EXCERPTED PASSAGE
Risk identification is a complex, sustained and long-term process of measuring and processing risks by collecting information about risk factors, risk accidents and loss exposure. It mainly includes four aspects: discovering and perceiving risk sources, predicting hazards and attaching importance to risk exposure. At present, there are six main risk identification methods: risk loss list, field investigation, financial statement, flow chart, cause-effect diagram and fault tree [46]. This paper mainly uses "field investigation and risk loss list" to identify the development risk of "land urbanization and population urbanization" in Shaanxi Province. In the process of urbanization development, the exposure of risks is more likely to affect the livelihood of people at the bottom of the society. Therefore, mining risk factors through field investigation and discovering potential risks is conducive to obtaining first-hand data from the bottom up and ensuring the scientific and comprehensive risk identification. The risk list can help clarify the risk identification ideas in advance and avoid missing important risks. The combination of the two methods is conducive to a more comprehensive and accurate risk identification.

SOURCE MATERIAL
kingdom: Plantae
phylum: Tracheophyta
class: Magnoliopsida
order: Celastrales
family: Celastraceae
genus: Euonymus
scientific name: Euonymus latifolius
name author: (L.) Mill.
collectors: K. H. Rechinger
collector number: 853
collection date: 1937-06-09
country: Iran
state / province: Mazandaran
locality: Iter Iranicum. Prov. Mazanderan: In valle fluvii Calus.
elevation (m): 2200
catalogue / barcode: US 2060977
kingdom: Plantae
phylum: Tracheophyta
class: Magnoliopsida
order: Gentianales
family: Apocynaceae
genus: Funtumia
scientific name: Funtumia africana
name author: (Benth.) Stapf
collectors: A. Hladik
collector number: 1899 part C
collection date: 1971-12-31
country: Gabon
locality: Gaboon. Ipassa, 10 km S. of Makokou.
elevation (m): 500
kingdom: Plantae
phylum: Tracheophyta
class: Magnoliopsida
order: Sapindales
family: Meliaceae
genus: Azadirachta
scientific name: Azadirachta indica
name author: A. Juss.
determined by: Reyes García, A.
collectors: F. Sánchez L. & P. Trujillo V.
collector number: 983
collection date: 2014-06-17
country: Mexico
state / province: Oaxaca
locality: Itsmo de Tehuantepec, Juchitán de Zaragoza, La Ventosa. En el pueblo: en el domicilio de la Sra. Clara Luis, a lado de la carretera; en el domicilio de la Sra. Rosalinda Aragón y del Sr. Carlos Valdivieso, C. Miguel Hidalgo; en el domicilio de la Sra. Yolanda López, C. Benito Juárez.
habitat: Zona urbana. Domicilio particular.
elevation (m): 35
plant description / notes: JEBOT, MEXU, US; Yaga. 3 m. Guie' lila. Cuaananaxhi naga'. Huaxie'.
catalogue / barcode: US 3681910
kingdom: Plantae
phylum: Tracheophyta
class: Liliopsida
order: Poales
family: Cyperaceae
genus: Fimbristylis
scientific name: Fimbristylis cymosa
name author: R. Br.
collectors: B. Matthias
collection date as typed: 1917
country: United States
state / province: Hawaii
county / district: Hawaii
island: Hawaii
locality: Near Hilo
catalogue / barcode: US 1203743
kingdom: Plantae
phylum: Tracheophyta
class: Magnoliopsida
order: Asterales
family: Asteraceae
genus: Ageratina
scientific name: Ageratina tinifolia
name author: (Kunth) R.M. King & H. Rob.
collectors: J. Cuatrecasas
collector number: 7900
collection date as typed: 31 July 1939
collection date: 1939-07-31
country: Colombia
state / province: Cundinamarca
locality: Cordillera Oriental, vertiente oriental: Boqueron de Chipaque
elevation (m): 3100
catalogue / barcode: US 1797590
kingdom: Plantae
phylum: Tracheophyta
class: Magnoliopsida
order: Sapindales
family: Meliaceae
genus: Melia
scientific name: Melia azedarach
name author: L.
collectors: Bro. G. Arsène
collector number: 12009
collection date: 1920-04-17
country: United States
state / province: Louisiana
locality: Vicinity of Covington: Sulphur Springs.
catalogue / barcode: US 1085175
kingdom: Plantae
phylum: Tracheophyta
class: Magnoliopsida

TASK REQUIREMENTS
• 1. Based on the passage on risk identification, decide whether each statement agrees with it: (a) The text names six main methods of risk identification. (b) Field investigation yields second-hand data. (c) The risk list helps keep important risks from being missed. For each one, answer yes or no and quote the words of the text that decide it.
• 2. Pick up the passage on risk identification in Shaanxi Province after its last sentence and continue it.
The listing comes from a different source than the passage on risk identification.

WRITTEN RESPONSES
• 1.
(a) Yes: "there are six main risk identification methods"
(b) No: "obtaining first-hand data from the bottom up"
(c) Yes: "avoid missing important risks"

• 2.
Risk assessment methods are mainly selected according to the types and characteristics of risks, which generally include qualitative and quantitative analysis dimensions. Qualitative analysis methods mainly include Delphi method, qualitative decision tree method, SWOT analysis method and good or bad evaluation method. Quantitative analysis methods mainly include data envelopment analysis, efficacy coefficient method, factor analysis and mutation progression evaluation method, etc. [47] These two analytical methods have their own advantages and disadvantages. Generally, in order to effectively evaluate the risks, scholars will adopt the comprehensive evaluation method combining the two methods, such as fuzzy comprehensive evaluation method, AHP and analytic network process (ANP). ANP can effectively reflect the coupling relationship and feedback mechanism between different factors on the basis of experience summary and scientific prediction, and is suitable for decision analysis of complex problems. The unbalanced development risk subjects of land urbanization and population urbanization have diversified characteristics and wide influence, and there is certain dependence between risk factors. Therefore, this research conducts risk assessment by ANP.